September 08, 2016

NSF grant funds biodiversity scholarship program

by Tim Crosby

CARBONDALE, Ill. -- A grant from the federal government will help natural history and biology students at Southern Illinois University Carbondale finish their educations. 

SIU, in cooperation with two other universities, will receive more than $1.7 million from the National Science Foundation’s S-STEM program for the Upper Delta Region Biodiversity Scholarship Program. The upper delta region refers to the Mississippi River drainage basin, including Southern Illinois, southeast Missouri, western Kentucky, northeastern Arkansas and western Tennessee. S-STEM refers to “scholarships in science, technology, engineering and mathematics.” 

The five-year effort, which is funded by a nearly $5 million grant in total, is aimed not only at funding research, but also at helping two consecutive cohorts of undergraduate and graduate students pursue their degrees, said Kurt Neubig, assistant professor of plant biology at SIU. 

“We hope to increase retention of majors in the biological sciences, especially from underrepresented groups and also create a collaborative learning environment across the three universities that are participating,” Neubig said. Other goals include creating directed educational opportunities for participating students, engaging them in legitimate research experiences and increasing the quality of biodiversity science. 

SIU researchers Jessica Crowe, associate professor of sociology; Sedonia Sipes, associate professor of plant biology; Frank Anderson, associate professor of zoology; and F. Agustin Jimenez, associate professor of zoology, also will work on the project. 

Arkansas State University and Murray State University will coordinate with SIU to develop the scholarship program. About 120 students, about two-thirds of them undergraduates and one-third graduate students, will benefit from the scholarships and mentoring on the three campuses. The main goal of the project is providing economic aid to students in need, Neubig said. 

“Many students never get the opportunity to pursue or finish their undergraduate or graduate career because of financial difficulty,” he said. The grant will provide financial stability for students while they pursue their education and gain research experience in critically important concepts of evolution, biodiversity and organismal identification. 

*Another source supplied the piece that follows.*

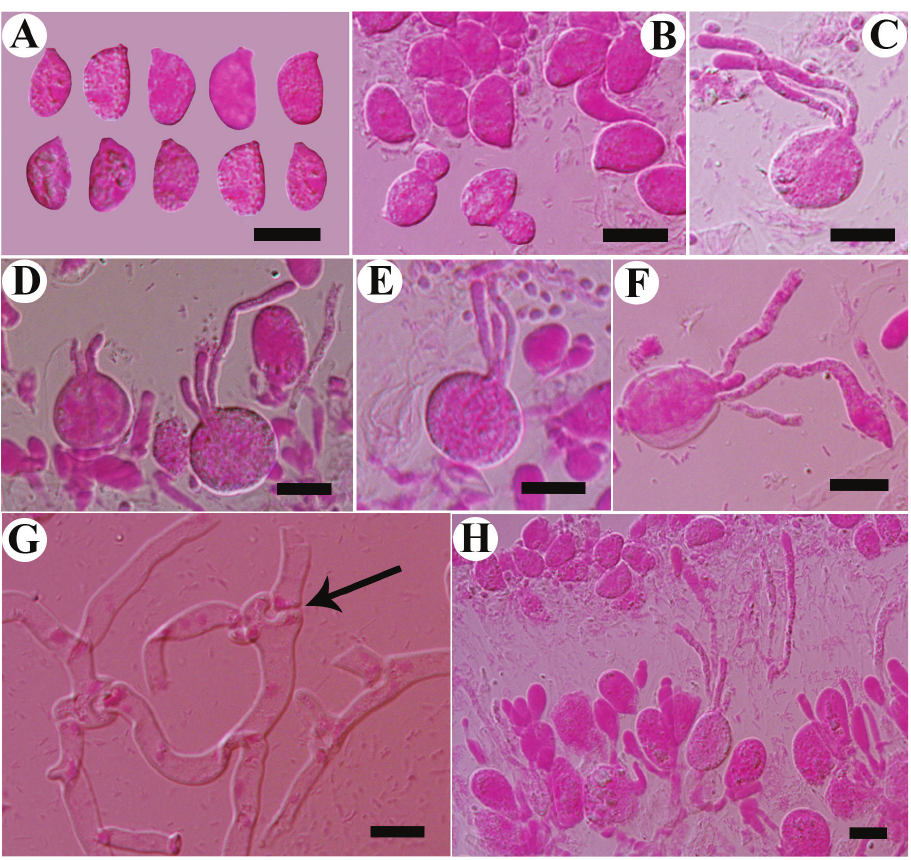
Figure 4. Microscopic structures of Tremella fibulifera s.s. (SP 211759) A basidiospores B germination tubes of basidiospores and secondary spores C–F basidia at different stages G hyphae with clamp connec- tions and clamp complexes; H a section of hymenium. Scale bars: 10 µm ( A–H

“Because this is a scholarship program in the sciences, research is a very important component of the learning experience for the students,” Neubig said. “Students will have the opportunity to participate in a huge breadth of study because of the number of participating researchers on the three campuses.   

The project also is geared toward assisting regions with a high relative number of first-generation college students. Researchers will work with other natural resource management professionals from state or natural resource conservation agencies to provide students with real-world experience in field work. 

The geographic region where they will be working is home to rich plant and animal species diversity and communities, including bottomland hardwood forests. Researchers anticipate learning a great deal about plant life and biological diversity and distribution in the area, Neubig said. Field experience and techniques generally will involve using DNA sequence data to address evolutionary patterns among organisms, as well as field studies documenting biodiversity in the upper delta region. 

“Ultimately, the research conducted through the course of this grant will increase our knowledge about biodiversity, their relationships and their interactions and the biological importance of Southern Illinois,” Neubig said.